For the word "Left", state how many lines of the records include it, with no other text.

+++ Extracted data

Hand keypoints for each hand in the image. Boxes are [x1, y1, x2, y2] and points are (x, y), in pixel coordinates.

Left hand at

++++++
+++ Extracted data

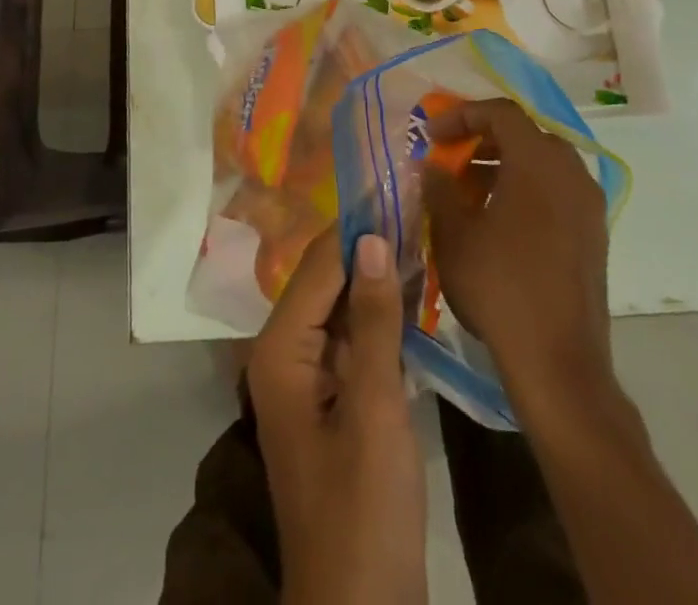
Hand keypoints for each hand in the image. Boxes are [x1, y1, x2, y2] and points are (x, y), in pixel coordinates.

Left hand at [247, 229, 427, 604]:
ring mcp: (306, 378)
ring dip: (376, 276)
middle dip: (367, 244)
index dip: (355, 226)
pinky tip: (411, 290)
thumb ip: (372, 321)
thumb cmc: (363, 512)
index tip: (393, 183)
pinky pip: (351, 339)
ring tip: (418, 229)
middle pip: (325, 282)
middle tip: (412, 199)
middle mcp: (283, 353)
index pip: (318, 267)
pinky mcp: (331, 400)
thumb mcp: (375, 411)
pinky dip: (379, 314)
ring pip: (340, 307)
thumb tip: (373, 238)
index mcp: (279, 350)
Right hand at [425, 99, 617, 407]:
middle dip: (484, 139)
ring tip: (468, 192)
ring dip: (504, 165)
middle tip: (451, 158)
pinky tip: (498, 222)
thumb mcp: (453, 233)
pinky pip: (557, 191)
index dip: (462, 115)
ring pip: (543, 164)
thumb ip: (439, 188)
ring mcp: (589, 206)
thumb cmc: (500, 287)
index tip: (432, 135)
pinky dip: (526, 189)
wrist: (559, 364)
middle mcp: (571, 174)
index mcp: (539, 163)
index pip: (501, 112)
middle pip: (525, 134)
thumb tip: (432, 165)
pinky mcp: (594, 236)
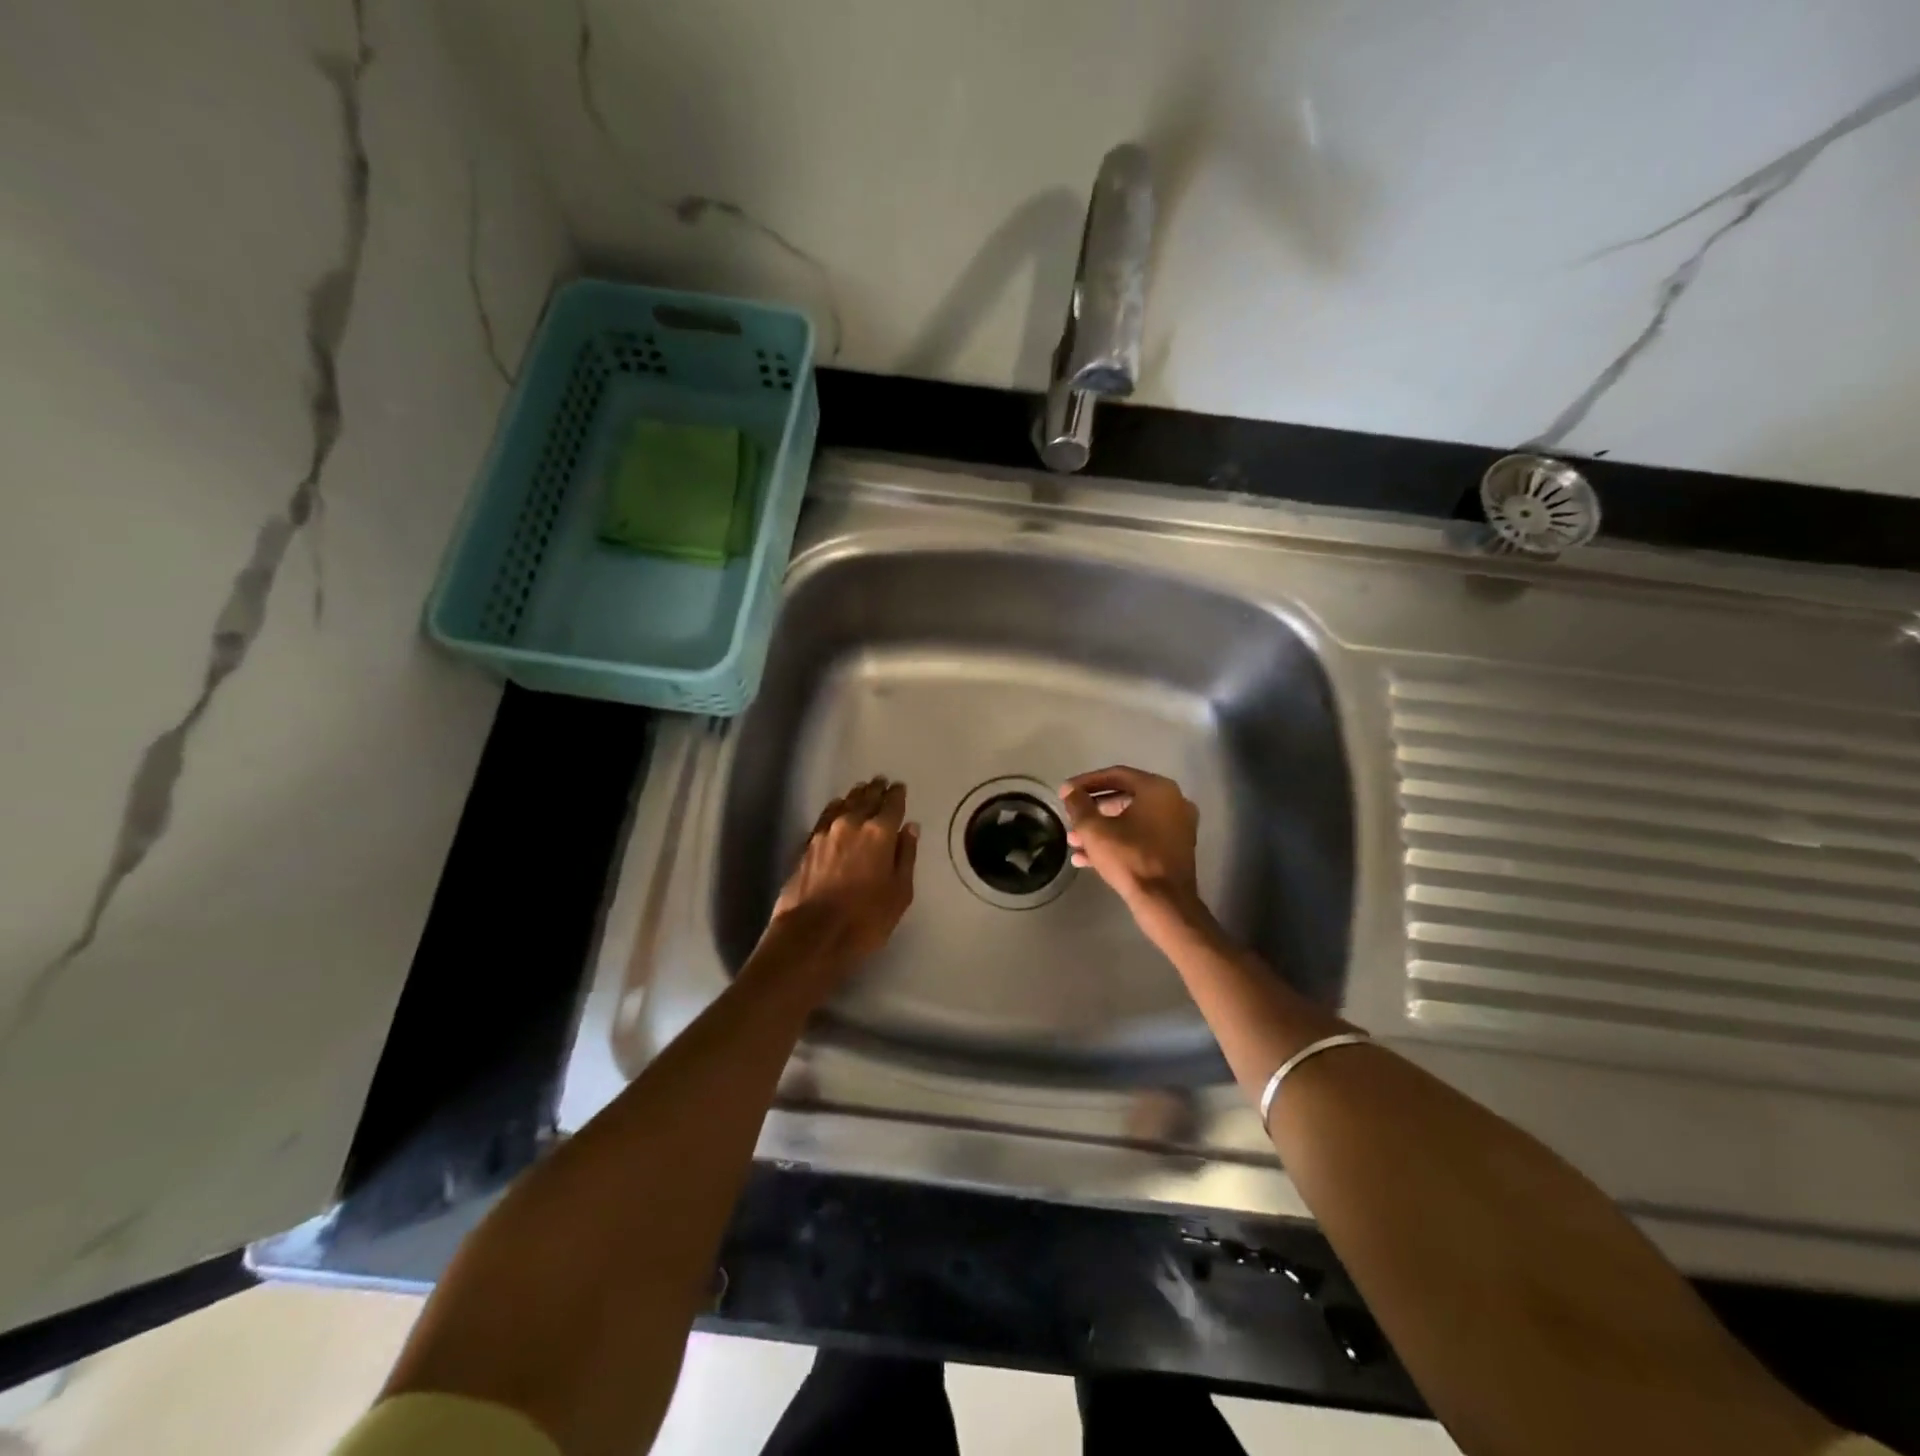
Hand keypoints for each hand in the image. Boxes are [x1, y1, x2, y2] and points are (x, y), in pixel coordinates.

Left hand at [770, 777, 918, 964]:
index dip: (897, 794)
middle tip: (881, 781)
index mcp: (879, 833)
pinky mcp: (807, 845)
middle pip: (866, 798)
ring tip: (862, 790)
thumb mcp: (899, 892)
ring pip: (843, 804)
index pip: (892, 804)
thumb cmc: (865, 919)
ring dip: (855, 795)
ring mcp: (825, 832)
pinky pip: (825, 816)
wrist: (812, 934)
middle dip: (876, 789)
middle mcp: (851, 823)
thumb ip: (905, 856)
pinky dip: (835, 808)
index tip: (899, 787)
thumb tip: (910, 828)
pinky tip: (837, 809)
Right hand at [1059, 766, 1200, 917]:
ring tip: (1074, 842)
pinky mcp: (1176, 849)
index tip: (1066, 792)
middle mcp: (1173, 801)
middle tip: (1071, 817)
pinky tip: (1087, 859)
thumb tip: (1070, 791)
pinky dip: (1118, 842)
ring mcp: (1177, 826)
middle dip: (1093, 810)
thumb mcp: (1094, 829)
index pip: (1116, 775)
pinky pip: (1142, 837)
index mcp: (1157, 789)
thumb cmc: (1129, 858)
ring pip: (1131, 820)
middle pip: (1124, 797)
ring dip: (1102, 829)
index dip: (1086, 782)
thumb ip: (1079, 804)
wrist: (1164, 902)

++++++

▶ [Solution]: 3